=== Data section ===

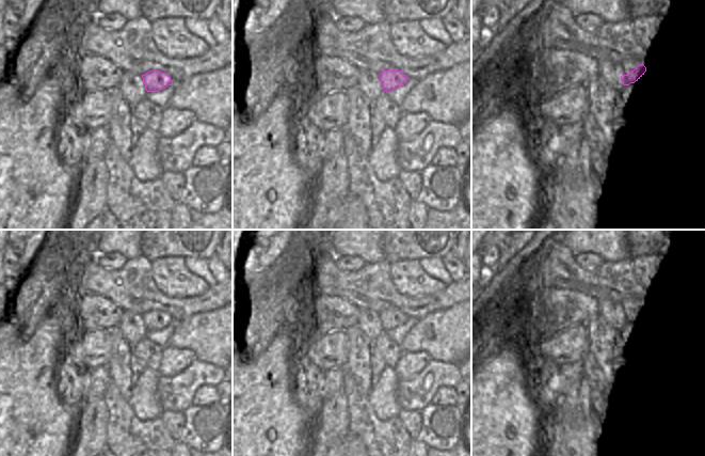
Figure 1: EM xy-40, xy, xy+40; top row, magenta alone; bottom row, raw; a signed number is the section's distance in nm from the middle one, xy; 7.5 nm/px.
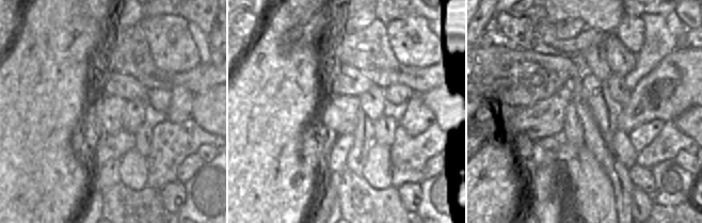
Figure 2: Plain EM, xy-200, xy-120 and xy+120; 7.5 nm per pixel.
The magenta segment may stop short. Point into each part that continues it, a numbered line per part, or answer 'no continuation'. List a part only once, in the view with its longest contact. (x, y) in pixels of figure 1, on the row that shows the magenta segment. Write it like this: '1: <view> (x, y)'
1: xy+40 (626, 66)

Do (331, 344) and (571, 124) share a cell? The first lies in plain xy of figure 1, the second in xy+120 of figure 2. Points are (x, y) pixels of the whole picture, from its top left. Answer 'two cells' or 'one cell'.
two cells

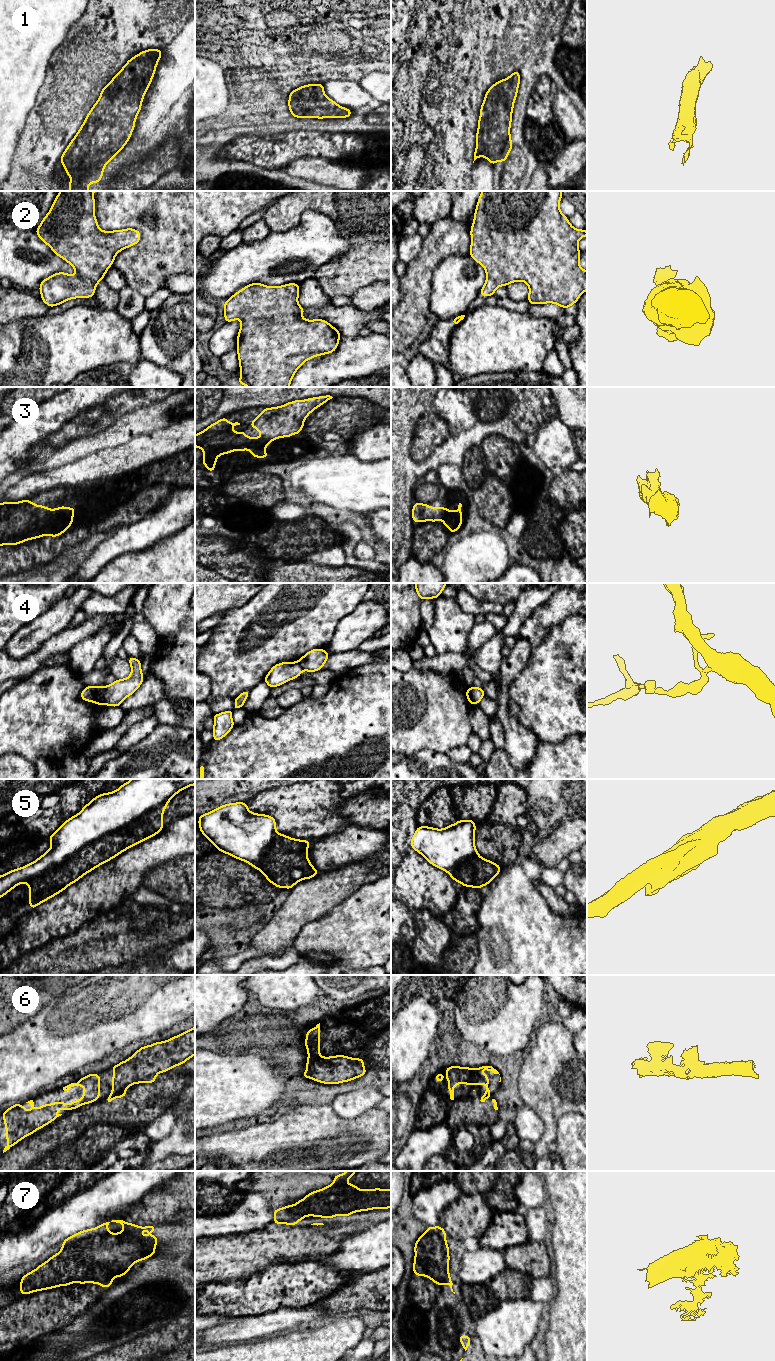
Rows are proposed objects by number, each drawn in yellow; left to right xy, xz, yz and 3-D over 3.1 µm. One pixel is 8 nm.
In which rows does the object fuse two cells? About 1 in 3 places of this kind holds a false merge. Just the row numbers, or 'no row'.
4, 5

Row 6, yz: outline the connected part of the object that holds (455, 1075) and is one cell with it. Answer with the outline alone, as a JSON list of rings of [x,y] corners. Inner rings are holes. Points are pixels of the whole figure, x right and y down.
[[[450,1066],[444,1069],[447,1073],[447,1080],[449,1084],[446,1086],[450,1090],[450,1099],[454,1100],[454,1087],[456,1084],[467,1084],[467,1085],[478,1085],[484,1084],[486,1086],[486,1091],[481,1097],[481,1102],[485,1102],[486,1099],[491,1097],[491,1090],[489,1088],[489,1077],[482,1074],[481,1070],[488,1070],[494,1074],[499,1074],[499,1072],[492,1066],[482,1066],[479,1068],[468,1068],[459,1066]],[[499,1074],[500,1075],[500,1074]]]

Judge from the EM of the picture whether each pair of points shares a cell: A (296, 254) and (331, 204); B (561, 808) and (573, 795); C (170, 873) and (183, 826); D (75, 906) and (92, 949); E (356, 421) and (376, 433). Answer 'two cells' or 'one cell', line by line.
A: two cells
B: one cell
C: two cells
D: two cells
E: two cells

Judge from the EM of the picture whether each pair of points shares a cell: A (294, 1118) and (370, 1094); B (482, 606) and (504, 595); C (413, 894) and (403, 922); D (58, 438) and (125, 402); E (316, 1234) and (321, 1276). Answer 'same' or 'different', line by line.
A: different
B: different
C: different
D: same
E: different

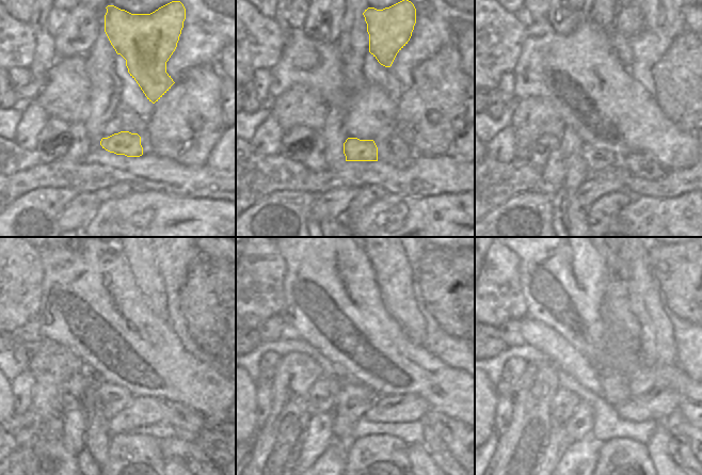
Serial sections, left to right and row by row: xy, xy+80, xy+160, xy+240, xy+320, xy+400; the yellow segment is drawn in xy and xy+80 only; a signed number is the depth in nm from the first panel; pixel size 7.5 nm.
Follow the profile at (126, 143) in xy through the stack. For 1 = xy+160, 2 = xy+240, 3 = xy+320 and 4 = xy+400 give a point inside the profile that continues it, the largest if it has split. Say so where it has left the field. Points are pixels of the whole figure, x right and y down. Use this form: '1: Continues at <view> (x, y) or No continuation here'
1: Continues at xy+160 (596, 159)
2: Continues at xy+240 (115, 398)
3: Continues at xy+320 (353, 400)
4: Continues at xy+400 (581, 422)

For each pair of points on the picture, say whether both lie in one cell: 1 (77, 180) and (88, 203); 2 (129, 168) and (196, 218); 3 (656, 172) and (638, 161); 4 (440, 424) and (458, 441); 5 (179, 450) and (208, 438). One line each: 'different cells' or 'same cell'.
1: different cells
2: different cells
3: same cell
4: same cell
5: same cell

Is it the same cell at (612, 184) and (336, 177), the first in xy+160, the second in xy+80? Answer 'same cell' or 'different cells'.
different cells

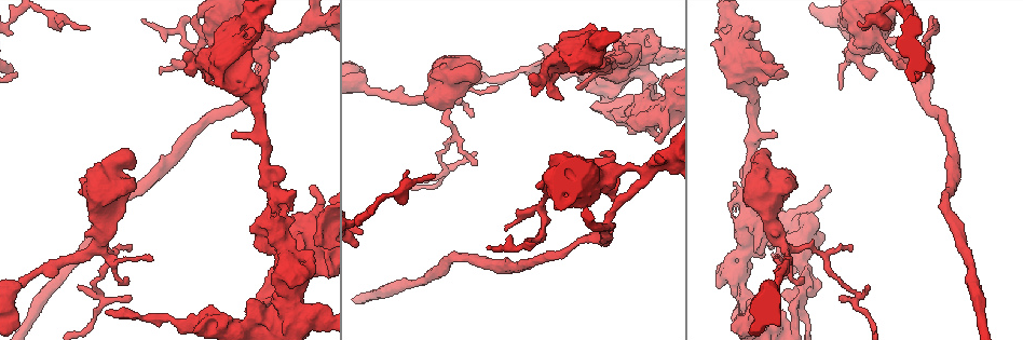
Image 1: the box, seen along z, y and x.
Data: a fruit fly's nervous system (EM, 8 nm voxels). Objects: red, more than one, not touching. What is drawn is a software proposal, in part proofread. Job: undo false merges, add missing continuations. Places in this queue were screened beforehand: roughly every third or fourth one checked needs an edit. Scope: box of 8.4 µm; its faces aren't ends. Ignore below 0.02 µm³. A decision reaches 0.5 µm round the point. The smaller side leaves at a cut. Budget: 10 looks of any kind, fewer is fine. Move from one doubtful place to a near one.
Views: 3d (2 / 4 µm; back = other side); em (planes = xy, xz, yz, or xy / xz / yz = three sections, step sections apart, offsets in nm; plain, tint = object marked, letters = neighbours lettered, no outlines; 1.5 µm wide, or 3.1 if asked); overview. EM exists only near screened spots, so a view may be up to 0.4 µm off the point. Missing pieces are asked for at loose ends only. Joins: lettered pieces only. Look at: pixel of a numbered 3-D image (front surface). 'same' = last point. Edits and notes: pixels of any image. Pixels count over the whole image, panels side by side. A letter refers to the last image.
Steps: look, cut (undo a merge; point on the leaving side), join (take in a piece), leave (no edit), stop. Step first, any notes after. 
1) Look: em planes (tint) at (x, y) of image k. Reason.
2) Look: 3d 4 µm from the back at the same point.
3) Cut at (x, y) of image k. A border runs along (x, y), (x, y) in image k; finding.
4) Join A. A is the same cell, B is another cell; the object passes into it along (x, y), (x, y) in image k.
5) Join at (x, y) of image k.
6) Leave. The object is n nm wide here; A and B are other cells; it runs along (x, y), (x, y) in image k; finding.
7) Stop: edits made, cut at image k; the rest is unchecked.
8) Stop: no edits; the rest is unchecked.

Look: em yz step 8 (letters) at (102, 243) of image 1. Four or more arms meet.

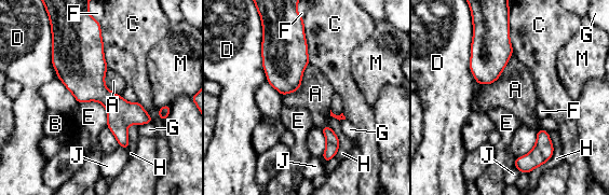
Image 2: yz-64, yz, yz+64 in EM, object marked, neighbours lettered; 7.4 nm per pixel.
Leave. A, B, C, D, E, F, G, H, J and M are other cells; continuous, no second neuron.

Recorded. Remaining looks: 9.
Look: em planes (tint) at (131, 246) of image 1. Tapers out.

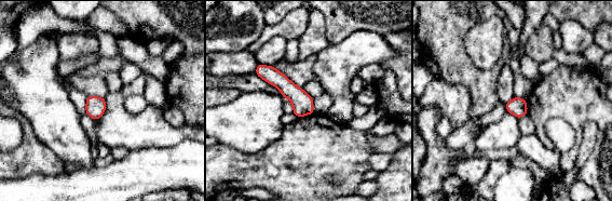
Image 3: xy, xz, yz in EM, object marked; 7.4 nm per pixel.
Look: em planes (letters) at the same point. What lies round it.

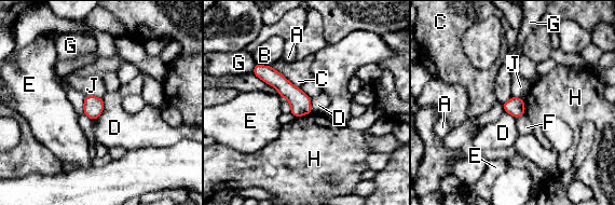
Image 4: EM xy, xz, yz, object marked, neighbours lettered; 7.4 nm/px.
Leave. A, B, C, D, E, F, G, H and J are other cells; none of them fits.

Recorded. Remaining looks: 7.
Look: em planes (plain) at (863, 29) of image 1. End of a long branch.

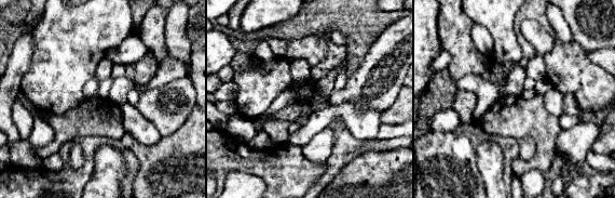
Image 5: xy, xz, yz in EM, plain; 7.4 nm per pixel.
Look: em planes (letters) at the same point. See the neighbours.

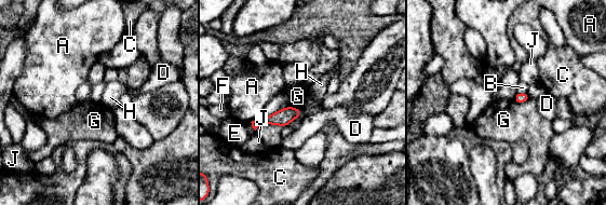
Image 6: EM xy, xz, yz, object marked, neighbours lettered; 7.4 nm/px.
Leave. The longest contact is with G, 160 nm; A, B, C, D, E, F, G, H and J are other cells; it runs along (297, 112), (254, 124) in image 6; no lettered piece goes on from it.

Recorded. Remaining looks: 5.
Look: em yz step 4 (tint) at (360, 229) of image 1. Tapers out.

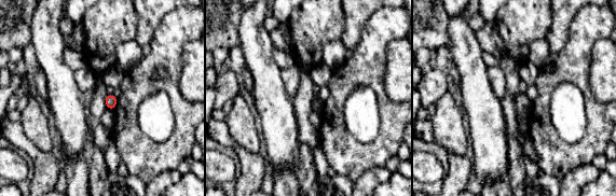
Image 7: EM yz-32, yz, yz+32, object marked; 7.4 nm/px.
Look: em planes (letters) at the same point.

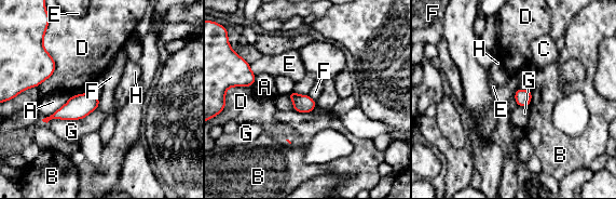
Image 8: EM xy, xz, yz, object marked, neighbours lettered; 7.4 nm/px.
Leave. The object is 110 nm wide here; A, B, C, D, E, F, G and H are other cells; a border runs along (100, 97), (97, 107) in image 8; no lettered piece goes on from it.

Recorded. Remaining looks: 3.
Stop: no edits; the rest is unchecked.

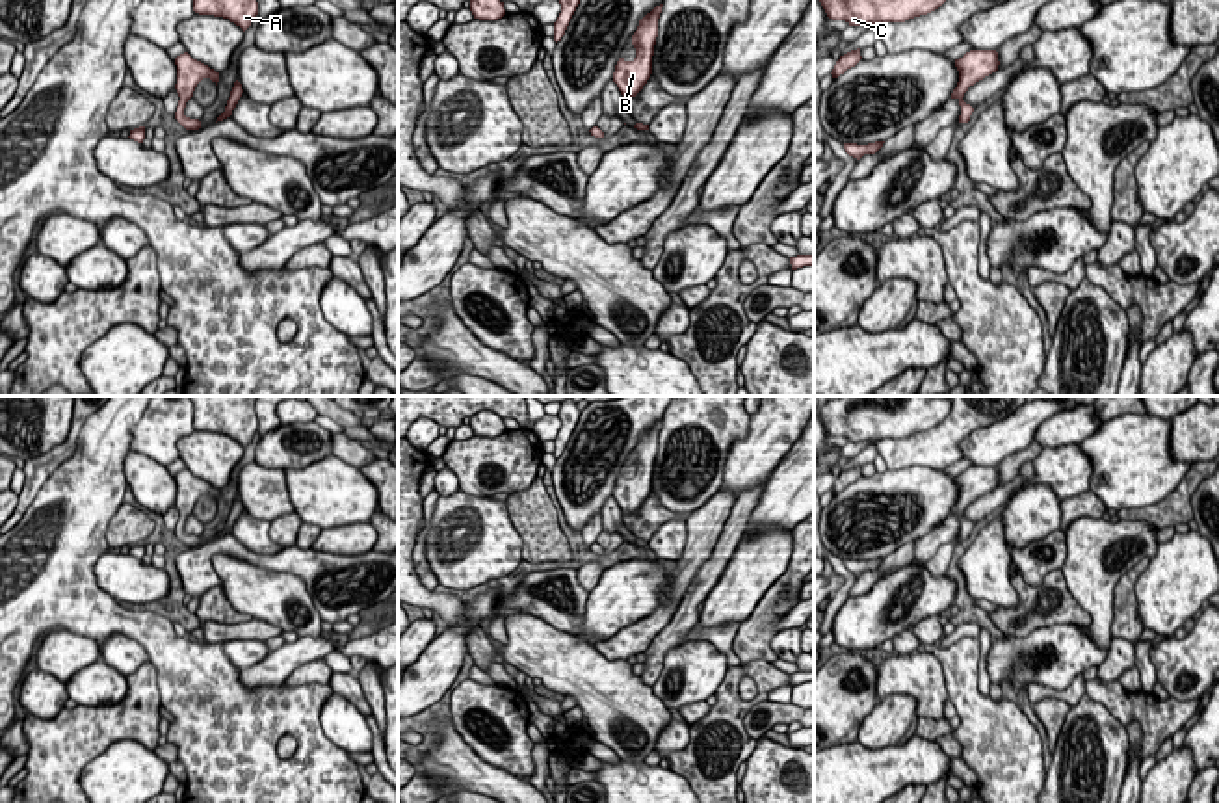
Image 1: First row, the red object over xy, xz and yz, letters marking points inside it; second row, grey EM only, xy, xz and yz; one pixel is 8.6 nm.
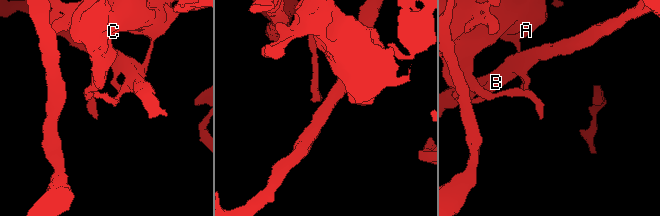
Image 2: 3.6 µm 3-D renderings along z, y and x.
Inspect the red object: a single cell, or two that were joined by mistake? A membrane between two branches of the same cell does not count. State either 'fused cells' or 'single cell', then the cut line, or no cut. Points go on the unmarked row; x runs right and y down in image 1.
fused cells | xy (175, 528), (183, 530)

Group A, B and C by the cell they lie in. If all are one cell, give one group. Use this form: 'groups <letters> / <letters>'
groups A C / B

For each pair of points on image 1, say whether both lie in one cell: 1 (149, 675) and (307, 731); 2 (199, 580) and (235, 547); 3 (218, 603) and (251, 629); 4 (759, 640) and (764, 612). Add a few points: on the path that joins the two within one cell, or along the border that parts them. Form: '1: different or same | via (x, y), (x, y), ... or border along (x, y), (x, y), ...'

===

Reproduce all entries above exactly, minus the images.

### Response to this exercise
Figure 1: EM xy-40, xy, xy+40; top row, magenta alone; bottom row, raw; a signed number is the section's distance in nm from the middle one, xy; 7.5 nm/px.
Figure 2: Plain EM, xy-200, xy-120 and xy+120; 7.5 nm per pixel.
The magenta segment may stop short. Point into each part that continues it, a numbered line per part, or answer 'no continuation'. List a part only once, in the view with its longest contact. (x, y) in pixels of figure 1, on the row that shows the magenta segment. Write it like this: '1: <view> (x, y)'
1: xy+40 (626, 66)

Do (331, 344) and (571, 124) share a cell? The first lies in plain xy of figure 1, the second in xy+120 of figure 2. Points are (x, y) pixels of the whole picture, from its top left. Answer 'two cells' or 'one cell'.
two cells

Rows are proposed objects by number, each drawn in yellow; left to right xy, xz, yz and 3-D over 3.1 µm. One pixel is 8 nm.
In which rows does the object fuse two cells? About 1 in 3 places of this kind holds a false merge. Just the row numbers, or 'no row'.
4, 5

Row 6, yz: outline the connected part of the object that holds (455, 1075) and is one cell with it. Answer with the outline alone, as a JSON list of rings of [x,y] corners. Inner rings are holes. Points are pixels of the whole figure, x right and y down.
[[[450,1066],[444,1069],[447,1073],[447,1080],[449,1084],[446,1086],[450,1090],[450,1099],[454,1100],[454,1087],[456,1084],[467,1084],[467,1085],[478,1085],[484,1084],[486,1086],[486,1091],[481,1097],[481,1102],[485,1102],[486,1099],[491,1097],[491,1090],[489,1088],[489,1077],[482,1074],[481,1070],[488,1070],[494,1074],[499,1074],[499,1072],[492,1066],[482,1066],[479,1068],[468,1068],[459,1066]],[[499,1074],[500,1075],[500,1074]]]

Judge from the EM of the picture whether each pair of points shares a cell: A (296, 254) and (331, 204); B (561, 808) and (573, 795); C (170, 873) and (183, 826); D (75, 906) and (92, 949); E (356, 421) and (376, 433). Answer 'two cells' or 'one cell', line by line.
A: two cells
B: one cell
C: two cells
D: two cells
E: two cells

Judge from the EM of the picture whether each pair of points shares a cell: A (294, 1118) and (370, 1094); B (482, 606) and (504, 595); C (413, 894) and (403, 922); D (58, 438) and (125, 402); E (316, 1234) and (321, 1276). Answer 'same' or 'different', line by line.
A: different
B: different
C: different
D: same
E: different

Serial sections, left to right and row by row: xy, xy+80, xy+160, xy+240, xy+320, xy+400; the yellow segment is drawn in xy and xy+80 only; a signed number is the depth in nm from the first panel; pixel size 7.5 nm.
Follow the profile at (126, 143) in xy through the stack. For 1 = xy+160, 2 = xy+240, 3 = xy+320 and 4 = xy+400 give a point inside the profile that continues it, the largest if it has split. Say so where it has left the field. Points are pixels of the whole figure, x right and y down. Use this form: '1: Continues at <view> (x, y) or No continuation here'
1: Continues at xy+160 (596, 159)
2: Continues at xy+240 (115, 398)
3: Continues at xy+320 (353, 400)
4: Continues at xy+400 (581, 422)

For each pair of points on the picture, say whether both lie in one cell: 1 (77, 180) and (88, 203); 2 (129, 168) and (196, 218); 3 (656, 172) and (638, 161); 4 (440, 424) and (458, 441); 5 (179, 450) and (208, 438). One line each: 'different cells' or 'same cell'.
1: different cells
2: different cells
3: same cell
4: same cell
5: same cell

Is it the same cell at (612, 184) and (336, 177), the first in xy+160, the second in xy+80? Answer 'same cell' or 'different cells'.
different cells

Image 1: the box, seen along z, y and x.
Data: a fruit fly's nervous system (EM, 8 nm voxels). Objects: red, more than one, not touching. What is drawn is a software proposal, in part proofread. Job: undo false merges, add missing continuations. Places in this queue were screened beforehand: roughly every third or fourth one checked needs an edit. Scope: box of 8.4 µm; its faces aren't ends. Ignore below 0.02 µm³. A decision reaches 0.5 µm round the point. The smaller side leaves at a cut. Budget: 10 looks of any kind, fewer is fine. Move from one doubtful place to a near one.
Views: 3d (2 / 4 µm; back = other side); em (planes = xy, xz, yz, or xy / xz / yz = three sections, step sections apart, offsets in nm; plain, tint = object marked, letters = neighbours lettered, no outlines; 1.5 µm wide, or 3.1 if asked); overview. EM exists only near screened spots, so a view may be up to 0.4 µm off the point. Missing pieces are asked for at loose ends only. Joins: lettered pieces only. Look at: pixel of a numbered 3-D image (front surface). 'same' = last point. Edits and notes: pixels of any image. Pixels count over the whole image, panels side by side. A letter refers to the last image.
Steps: look, cut (undo a merge; point on the leaving side), join (take in a piece), leave (no edit), stop. Step first, any notes after. 
1) Look: em planes (tint) at (x, y) of image k. Reason.
2) Look: 3d 4 µm from the back at the same point.
3) Cut at (x, y) of image k. A border runs along (x, y), (x, y) in image k; finding.
4) Join A. A is the same cell, B is another cell; the object passes into it along (x, y), (x, y) in image k.
5) Join at (x, y) of image k.
6) Leave. The object is n nm wide here; A and B are other cells; it runs along (x, y), (x, y) in image k; finding.
7) Stop: edits made, cut at image k; the rest is unchecked.
8) Stop: no edits; the rest is unchecked.

Look: em yz step 8 (letters) at (102, 243) of image 1. Four or more arms meet.

Image 2: yz-64, yz, yz+64 in EM, object marked, neighbours lettered; 7.4 nm per pixel.
Leave. A, B, C, D, E, F, G, H, J and M are other cells; continuous, no second neuron.

Recorded. Remaining looks: 9.
Look: em planes (tint) at (131, 246) of image 1. Tapers out.

Image 3: xy, xz, yz in EM, object marked; 7.4 nm per pixel.
Look: em planes (letters) at the same point. What lies round it.

Image 4: EM xy, xz, yz, object marked, neighbours lettered; 7.4 nm/px.
Leave. A, B, C, D, E, F, G, H and J are other cells; none of them fits.

Recorded. Remaining looks: 7.
Look: em planes (plain) at (863, 29) of image 1. End of a long branch.

Image 5: xy, xz, yz in EM, plain; 7.4 nm per pixel.
Look: em planes (letters) at the same point. See the neighbours.

Image 6: EM xy, xz, yz, object marked, neighbours lettered; 7.4 nm/px.
Leave. The longest contact is with G, 160 nm; A, B, C, D, E, F, G, H and J are other cells; it runs along (297, 112), (254, 124) in image 6; no lettered piece goes on from it.

Recorded. Remaining looks: 5.
Look: em yz step 4 (tint) at (360, 229) of image 1. Tapers out.

Image 7: EM yz-32, yz, yz+32, object marked; 7.4 nm/px.
Look: em planes (letters) at the same point.

Image 8: EM xy, xz, yz, object marked, neighbours lettered; 7.4 nm/px.
Leave. The object is 110 nm wide here; A, B, C, D, E, F, G and H are other cells; a border runs along (100, 97), (97, 107) in image 8; no lettered piece goes on from it.

Recorded. Remaining looks: 3.
Stop: no edits; the rest is unchecked.

Image 1: First row, the red object over xy, xz and yz, letters marking points inside it; second row, grey EM only, xy, xz and yz; one pixel is 8.6 nm.
Image 2: 3.6 µm 3-D renderings along z, y and x.
Inspect the red object: a single cell, or two that were joined by mistake? A membrane between two branches of the same cell does not count. State either 'fused cells' or 'single cell', then the cut line, or no cut. Points go on the unmarked row; x runs right and y down in image 1.
fused cells | xy (175, 528), (183, 530)

Group A, B and C by the cell they lie in. If all are one cell, give one group. Use this form: 'groups <letters> / <letters>'
groups A C / B

For each pair of points on image 1, say whether both lie in one cell: 1 (149, 675) and (307, 731); 2 (199, 580) and (235, 547); 3 (218, 603) and (251, 629); 4 (759, 640) and (764, 612). Add a few points: on the path that joins the two within one cell, or along the border that parts them. Form: '1: different or same | via (x, y), (x, y), ... or border along (x, y), (x, y), ...'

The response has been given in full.